In the course of analyzing the acquired data, a significant correlation was found between some side effects and higher antibody levels after each dose, such as fever, weakness, pain at the injection site and muscle and joint pain. From the symptoms mentioned above, only fever in convalescents was observed to be relevant after the first dose. For both group I and II, a positive correlation was found between these symptoms reported after the second dose and the antibody titers. William Schaffner, M.D., stated in an interview for Medical News Today that there is no direct correlation between side effects and protection [29
]. This does not mean that this stands in contradiction with our findings that focus on antibody levels rather than on protection levels against infection.
We assessed only the humoral immune response in terms of IgG against SARS-CoV-2, aware that it is only a part of the immune response, but very easy to test and cheap. Based on the producer’s information, the test can to some extent detect neutralizing antibodies. The convalescent and naïve patient groups consisted of different numbers of patients, and only a few participants chose the Johnson&Johnson vaccine, which made it difficult to compare with other vaccines.

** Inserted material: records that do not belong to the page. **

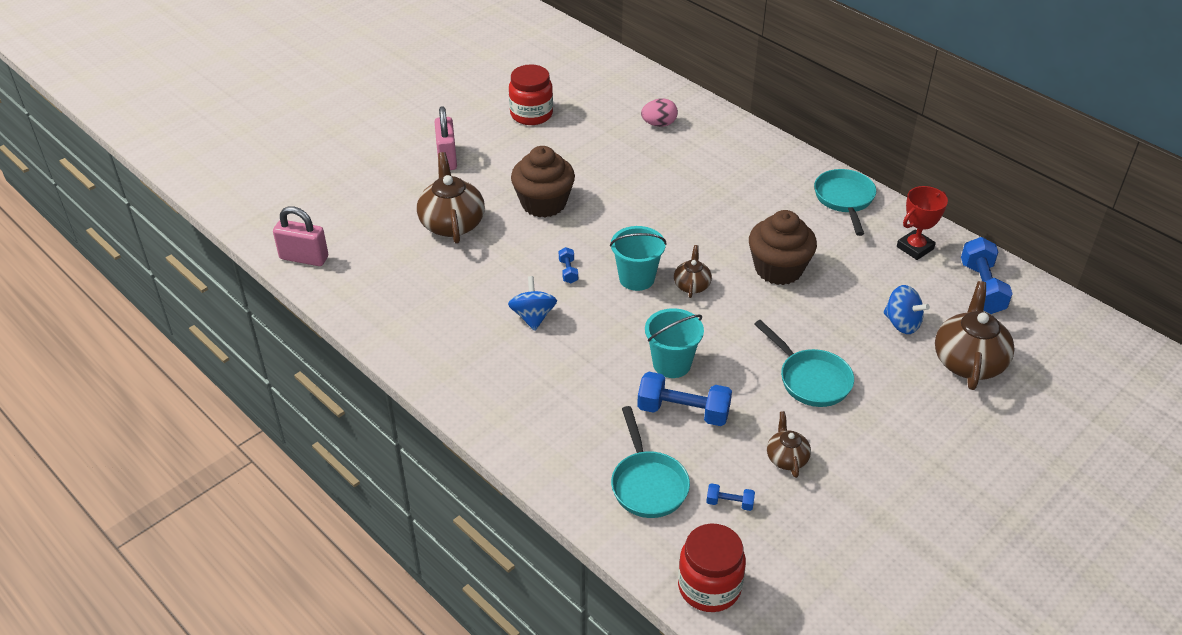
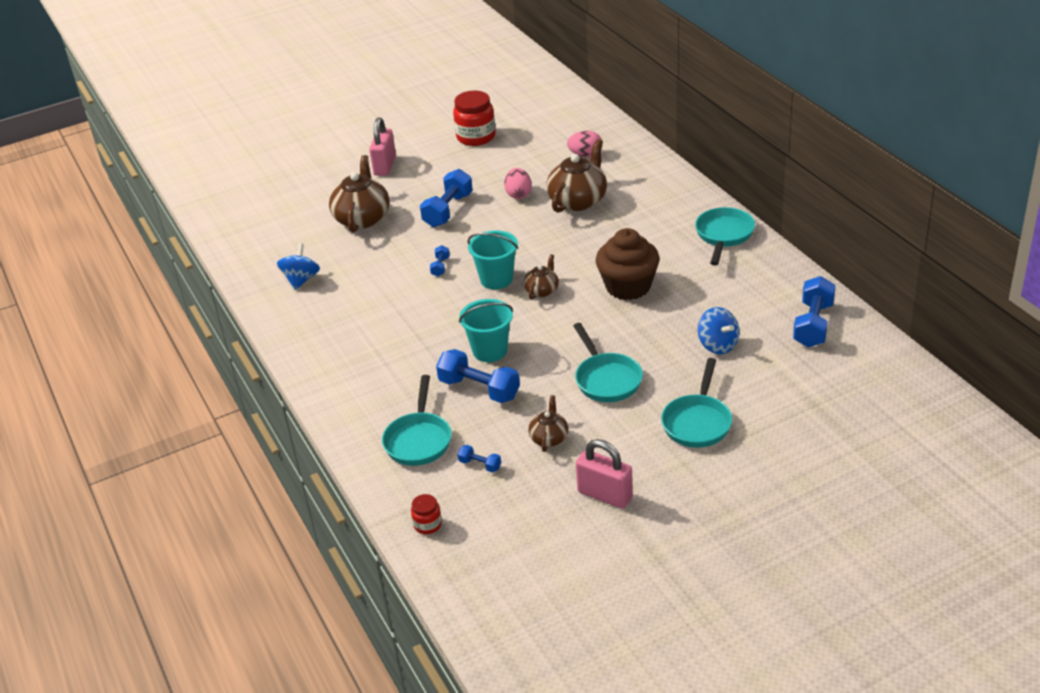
camera: 20 degrees right, 5 degrees down
pink padlock [273,207,328,266] -> pink padlock moved to [576,439,633,509]
blue spinning top [508,276,557,331] -> blue spinning top moved to [277,243,320,290]
brown cupcake [511,146,575,217] -> blue dumbbell [420,169,473,227]
red jar [678,523,746,612] -> red jar [411,494,442,534], size x0.51
red trophy [897,186,948,260] -> none
brown teapot [935,281,1015,390] -> brown teapot moved to [546,139,607,213]
none -> pink egg [504,168,532,199]
none -> turquoise pan [661,358,732,448]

All four types of vaccines were effective, and they induced serological responses in immunocompetent patients, both in convalescents and naive patients. The best results came from the Moderna vaccine followed by Pfizer, but both mRNAs worked as expected.
We observed that in the case of naive patients, antibody levels increased after every dose. In the convalescents group with baseline level > 0 IU/mL, the increase of antibody levels after the first dose was significantly higher, but the baseline level had no significance regarding results after the second dose.
We compared results obtained from the convalescents group after the first dose and naive group after the second dose, and we conclude that the convalescents had been better immunologically stimulated.
A total of 37.7% of convalescents showed a decrease of antibody titers after the second dose compared to the first dose. It is worth emphasizing that in this subgroup, we had patients receiving Pfizer, Moderna and Astra Zeneca vaccines; therefore, the phenomenon was not dependent on the manufacturer. These are important discoveries which should lead to changes in the prime series of SARS-CoV-2 vaccinations for recent convalescents, especially young people with high antibody levels (e.g., >2080 IU/mL, which is a standard maximum level shown by commercial laboratories). They can benefit from prolonging the intervals between first and second doses in terms of immunological responses and additionally by lowering the risk of rare but severe side effects. We encourage elderly people and those with low antibody levels after past infections not to hesitate and to receive both vaccine doses in the recommended time.
Among the most commonly reported side effects, we found pain at the injection site, weakness, fever and muscle and skeletal pain. In the naive group, the symptoms were more intensified after the second dose, whereas in the convalescents group, they were often observed after the first dose. People receiving the Moderna vaccine more often reported adverse effects in the questionnaire and they also presented higher antibody levels. We are not keen to make similar conclusions regarding Astra Zeneca and Johnson&Johnson vaccines since the groups of patients receiving vector vaccines in our study were relatively small.